Let $p\neq3$ be a prime conguent to $3\pmod4$ and let $q$ be a prime divisor of $(12p)^{2019}+1$ satisfying $q\equiv p^2+1\pmod{3p}$. Determine $q\pmod 4$.
I tried solving the problem as follows. Since $p\equiv 3\pmod 4$, there exists an integer $n$ such that $p=4n-1$. Since $q\equiv p^2+1\pmod{3p}$, there exists an integer $k$ such that $$q=p^2+1+3kp=16n^2-8n+2+3kp.$$ Therefore, $q\equiv 2+3kp\pmod4$. I do not know how to proceed, and neither how to use the fact that $q\equiv p^2+1\pmod{3p}$. This exercise is from a chapter on the Legendre symbol, introducing the law of quadratic reciprocity.
$p\neq 3$, $p\equiv 3\bmod 4$.
$q\equiv p^2+1\pmod{3p}$ is equivalent to
$$q\equiv p^2+1\pmod{3}\hbox{ and }q\equiv p^2+1\pmod{p}$$ i.e.

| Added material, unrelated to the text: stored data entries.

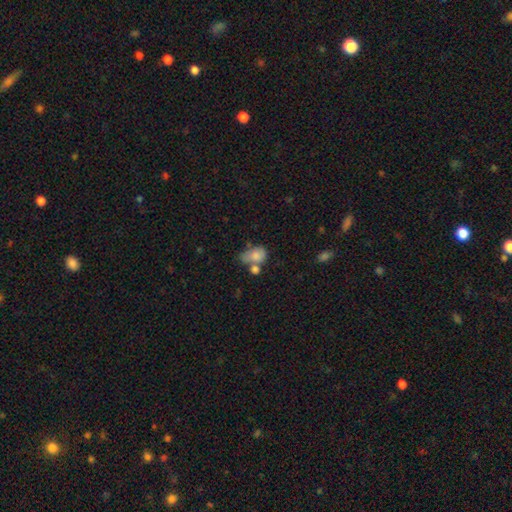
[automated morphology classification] The model was most divided on "merging": merger: 42%, none: 26%, minor disturbance: 19%, major disturbance: 13%. More confident: smooth or featured — smooth (74%); how rounded — in between (73%).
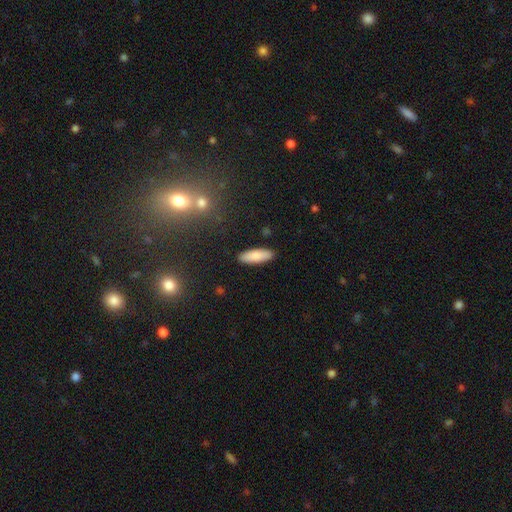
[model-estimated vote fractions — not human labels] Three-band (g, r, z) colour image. It shows a smooth galaxy with no disk features (86%) that is in between round and cigar-shaped (54%). Merging: none (90%).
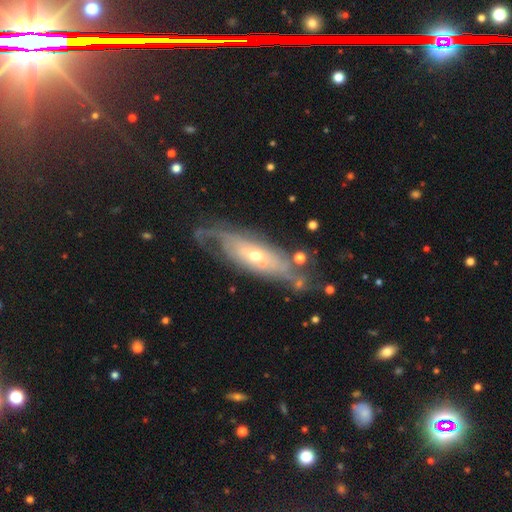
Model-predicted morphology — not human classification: This is likely a featured or disk galaxy (76%). It is likely not viewed edge-on (77%). Bar: likely no (74%). Spiral arm pattern: likely yes (72%). Central bulge: possibly moderate (48%). Merging: possibly none (54%).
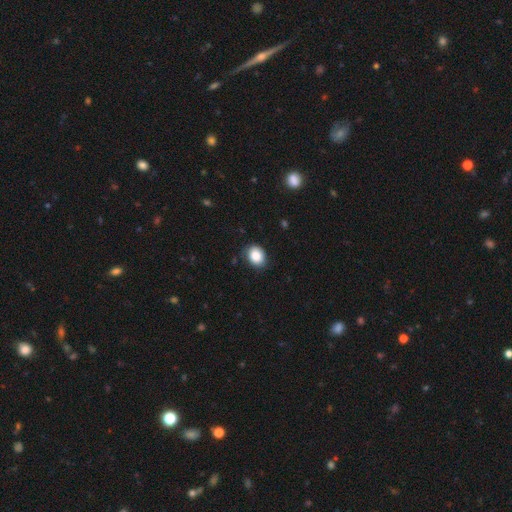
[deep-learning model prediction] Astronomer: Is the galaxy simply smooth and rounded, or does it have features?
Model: smooth — 86%.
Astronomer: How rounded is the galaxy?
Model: in between — 52% (runner-up: round, 47%).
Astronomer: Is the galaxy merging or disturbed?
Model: none — 84%.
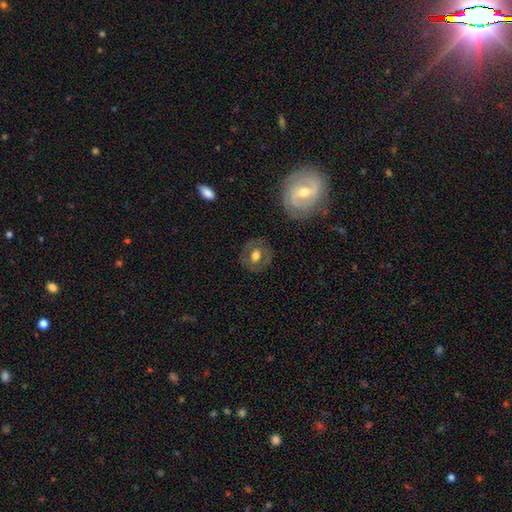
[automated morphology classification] This appears to be a smooth galaxy with no disk features (53%) that is round (71%). Merging: none (82%).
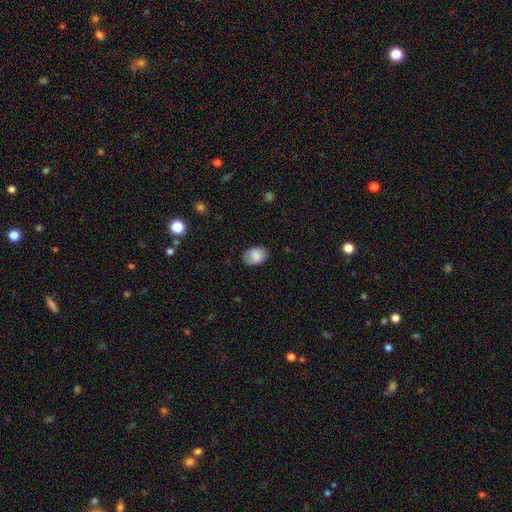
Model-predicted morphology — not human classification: This appears to be a smooth galaxy with no disk features (84%) that is in between round and cigar-shaped (84%). Merging: none (81%).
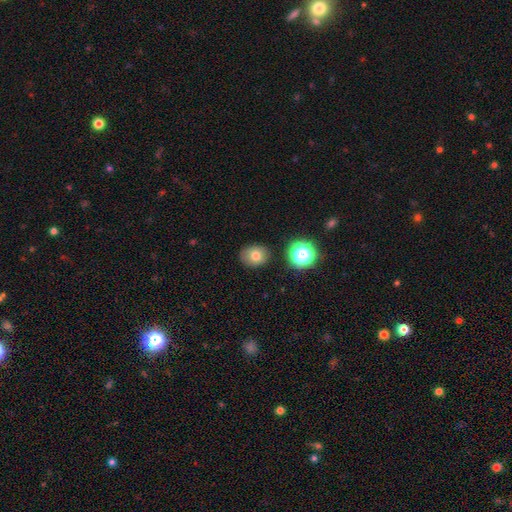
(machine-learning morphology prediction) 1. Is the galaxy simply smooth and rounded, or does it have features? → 75% smooth, 14% star or artifact, 11% featured or disk.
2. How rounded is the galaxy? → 59% round, 40% in between, 1% cigar-shaped.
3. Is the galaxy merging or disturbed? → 83% none, 12% minor disturbance, 3% major disturbance, 3% merger.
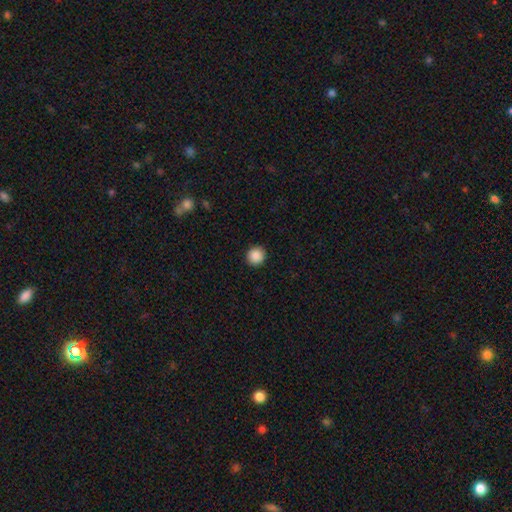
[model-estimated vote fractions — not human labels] A smooth galaxy with no disk features (89%) that is round (94%).

Vote fractions:
- Smooth or featured? smooth: 89% / star or artifact: 9% / featured or disk: 3%
- How rounded? round: 94% / in between: 5% / cigar-shaped: 1%
- Merging? none: 92% / minor disturbance: 5% / major disturbance: 2% / merger: 1%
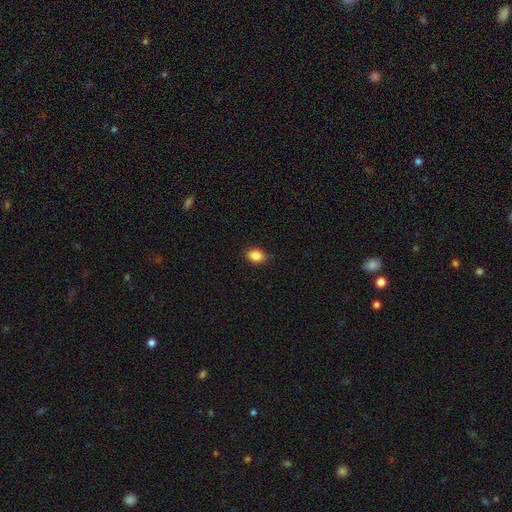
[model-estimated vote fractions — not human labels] A smooth galaxy with no disk features (86%) that is in between round and cigar-shaped (71%).

Vote fractions:
- Smooth or featured? smooth: 86% / star or artifact: 9% / featured or disk: 5%
- How rounded? in between: 71% / round: 27% / cigar-shaped: 1%
- Merging? none: 83% / minor disturbance: 14% / major disturbance: 2% / merger: 1%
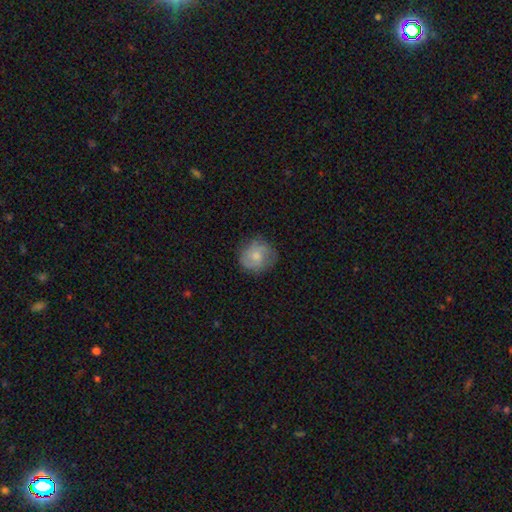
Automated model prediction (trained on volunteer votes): This is possibly a smooth galaxy (59%). How rounded: clearly round (84%). Merging: likely none (73%).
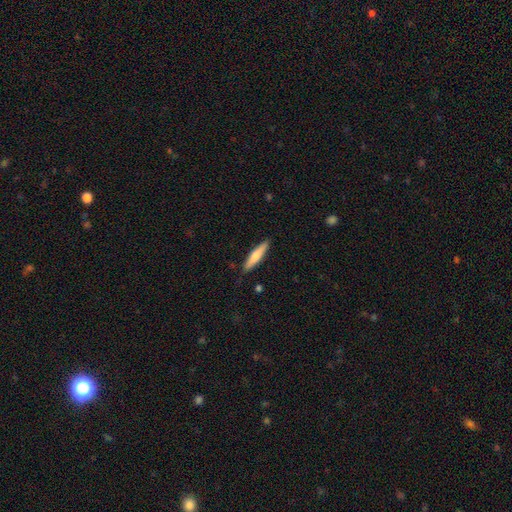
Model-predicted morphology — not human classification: A smooth galaxy with no disk features (62%) that is cigar-shaped (83%). Merging: none (87%).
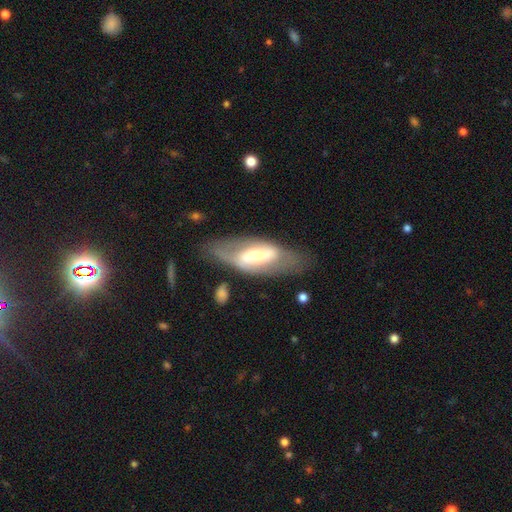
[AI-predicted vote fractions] The model was most divided on "bar": strong: 38%, weak: 33%, no: 30%. More confident: edge-on disk — no (84%); smooth or featured — featured or disk (66%); merging — none (64%); bulge size — moderate (58%); spiral arms — yes (57%).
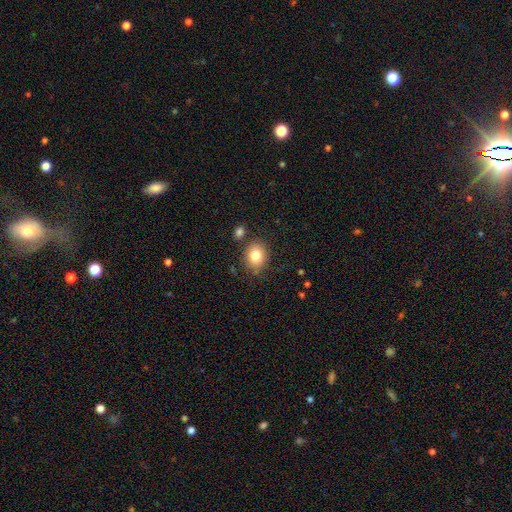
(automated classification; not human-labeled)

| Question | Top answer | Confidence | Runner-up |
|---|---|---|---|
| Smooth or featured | smooth | 81% | star or artifact (9%) |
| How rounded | round | 57% | in between (42%) |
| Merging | none | 77% | minor disturbance (13%) |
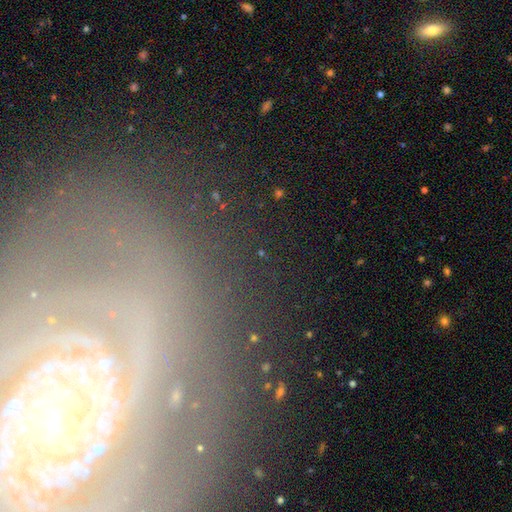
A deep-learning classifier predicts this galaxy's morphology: featured or disk 66%, star or artifact 19%, smooth 14%. Down the decision tree: edge-on disk — no (89%); bar — no (54%); spiral arms — yes (83%); bulge size — small (57%); merging — none (77%).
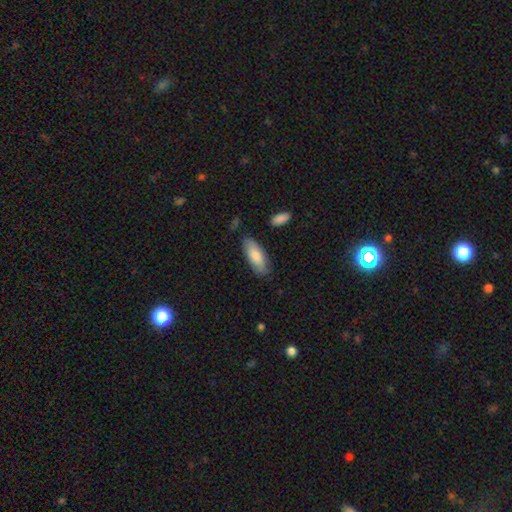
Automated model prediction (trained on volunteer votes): Smooth or featured?
  - smooth: 83% *
  - featured or disk: 12%
  - star or artifact: 5%
How rounded?
  - in between: 77% *
  - cigar-shaped: 21%
  - round: 2%
Merging?
  - none: 80% *
  - minor disturbance: 15%
  - major disturbance: 3%
  - merger: 2%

$$q\equiv 2\pmod{3}\hbox{ and }q\equiv 1\pmod{p}$$ In particular, you have $\left(\frac{q}{3}\right)=-1$ and $\left(\frac{q}{p}\right)=1$.
Since $q$ divides $(12p)^{2019}+1$. We have that $(12p)^{2019}\equiv -1\bmod{q}$. So $(12p)^{2020}\equiv -12p\bmod{q}$. Which means that $-12p$, and consequently $-3p$, is quadratic residue mod $q$. Hence, we have $$\left(\frac{-3p}{q}\right)=1$$ Therefore $$\left(\frac{-1}{q}\right)\left(\frac{p}{q}\right)\left(\frac{3}{q}\right)=1$$
If $q\equiv 1\bmod 4$ then, $\left(\frac{-1}{q}\right)=1$ and by quadratic reciprocity you have $\left(\frac{p}{q}\right)=\left(\frac{q}{p}\right)=1$ and $\left(\frac{3}{q}\right)=\left(\frac{q}{3}\right)=-1$. Note that this contradicts the previous formula.
Hence we conclude that $q\equiv 3\mod 4$.